Exercise materials >>

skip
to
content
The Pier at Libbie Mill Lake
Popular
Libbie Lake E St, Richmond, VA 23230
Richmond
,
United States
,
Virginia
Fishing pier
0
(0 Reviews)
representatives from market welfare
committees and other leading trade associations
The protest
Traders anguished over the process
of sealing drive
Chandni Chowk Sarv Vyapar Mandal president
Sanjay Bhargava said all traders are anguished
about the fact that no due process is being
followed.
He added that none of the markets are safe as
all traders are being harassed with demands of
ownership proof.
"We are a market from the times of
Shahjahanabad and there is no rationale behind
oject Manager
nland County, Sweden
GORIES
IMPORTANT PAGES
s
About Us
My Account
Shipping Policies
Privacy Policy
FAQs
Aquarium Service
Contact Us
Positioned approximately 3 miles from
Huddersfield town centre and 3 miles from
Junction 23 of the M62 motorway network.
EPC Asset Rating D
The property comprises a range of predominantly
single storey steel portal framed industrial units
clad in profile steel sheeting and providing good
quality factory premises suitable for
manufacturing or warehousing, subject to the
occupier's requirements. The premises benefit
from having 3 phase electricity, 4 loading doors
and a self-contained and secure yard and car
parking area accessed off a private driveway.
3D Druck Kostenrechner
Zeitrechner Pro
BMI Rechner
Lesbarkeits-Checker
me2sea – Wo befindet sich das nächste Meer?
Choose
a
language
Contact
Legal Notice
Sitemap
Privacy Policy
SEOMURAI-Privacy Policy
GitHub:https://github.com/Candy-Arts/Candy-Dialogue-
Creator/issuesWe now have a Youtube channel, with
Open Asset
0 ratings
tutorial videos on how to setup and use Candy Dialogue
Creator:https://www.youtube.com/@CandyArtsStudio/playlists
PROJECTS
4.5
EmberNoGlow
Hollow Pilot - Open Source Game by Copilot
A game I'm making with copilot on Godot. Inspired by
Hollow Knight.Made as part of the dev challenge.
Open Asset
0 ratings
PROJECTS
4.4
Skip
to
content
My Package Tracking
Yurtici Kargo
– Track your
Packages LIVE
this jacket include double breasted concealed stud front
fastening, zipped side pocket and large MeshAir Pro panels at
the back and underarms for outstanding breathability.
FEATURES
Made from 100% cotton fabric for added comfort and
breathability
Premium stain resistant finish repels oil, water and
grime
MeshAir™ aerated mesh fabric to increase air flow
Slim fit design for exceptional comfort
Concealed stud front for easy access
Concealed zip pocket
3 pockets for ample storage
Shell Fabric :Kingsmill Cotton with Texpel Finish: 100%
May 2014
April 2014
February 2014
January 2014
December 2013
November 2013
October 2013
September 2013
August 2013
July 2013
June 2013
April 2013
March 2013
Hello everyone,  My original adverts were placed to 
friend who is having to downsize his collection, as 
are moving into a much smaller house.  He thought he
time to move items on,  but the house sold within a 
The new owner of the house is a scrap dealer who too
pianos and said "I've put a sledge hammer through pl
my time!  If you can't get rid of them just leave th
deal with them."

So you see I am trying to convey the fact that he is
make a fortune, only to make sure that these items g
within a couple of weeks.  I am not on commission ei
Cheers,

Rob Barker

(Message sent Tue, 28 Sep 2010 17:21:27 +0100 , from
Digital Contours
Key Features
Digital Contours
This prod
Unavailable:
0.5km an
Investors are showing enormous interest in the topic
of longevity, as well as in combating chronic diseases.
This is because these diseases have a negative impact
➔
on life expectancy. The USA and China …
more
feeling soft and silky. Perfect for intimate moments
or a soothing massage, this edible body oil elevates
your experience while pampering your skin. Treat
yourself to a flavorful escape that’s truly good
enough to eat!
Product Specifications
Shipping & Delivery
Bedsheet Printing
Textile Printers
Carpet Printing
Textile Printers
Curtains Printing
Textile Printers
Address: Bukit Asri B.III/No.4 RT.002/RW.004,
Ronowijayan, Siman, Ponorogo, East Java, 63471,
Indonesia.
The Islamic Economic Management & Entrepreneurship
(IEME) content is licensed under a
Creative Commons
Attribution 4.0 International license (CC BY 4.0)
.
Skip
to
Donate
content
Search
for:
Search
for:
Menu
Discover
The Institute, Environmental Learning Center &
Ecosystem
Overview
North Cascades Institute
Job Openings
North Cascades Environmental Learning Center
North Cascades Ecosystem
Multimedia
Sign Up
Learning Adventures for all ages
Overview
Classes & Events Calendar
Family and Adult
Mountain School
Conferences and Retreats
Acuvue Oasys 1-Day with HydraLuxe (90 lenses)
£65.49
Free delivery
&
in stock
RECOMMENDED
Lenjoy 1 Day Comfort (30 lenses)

Problem statement >>
Write out, please, only the lines from the one with "Shipping & Delivery" through the last line above, both included and unchanged.

Completed exercise >>
Shipping & Delivery
Bedsheet Printing
Textile Printers
Carpet Printing
Textile Printers
Curtains Printing
Textile Printers
Address: Bukit Asri B.III/No.4 RT.002/RW.004,
Ronowijayan, Siman, Ponorogo, East Java, 63471,
Indonesia.
The Islamic Economic Management & Entrepreneurship
(IEME) content is licensed under a
Creative Commons
Attribution 4.0 International license (CC BY 4.0)
.
Skip
to
Donate
content
Search
for:
Search
for:
Menu
Discover
The Institute, Environmental Learning Center &
Ecosystem
Overview
North Cascades Institute
Job Openings
North Cascades Environmental Learning Center
North Cascades Ecosystem
Multimedia
Sign Up
Learning Adventures for all ages
Overview
Classes & Events Calendar
Family and Adult
Mountain School
Conferences and Retreats
Acuvue Oasys 1-Day with HydraLuxe (90 lenses)
£65.49
Free delivery
&
in stock
RECOMMENDED
Lenjoy 1 Day Comfort (30 lenses)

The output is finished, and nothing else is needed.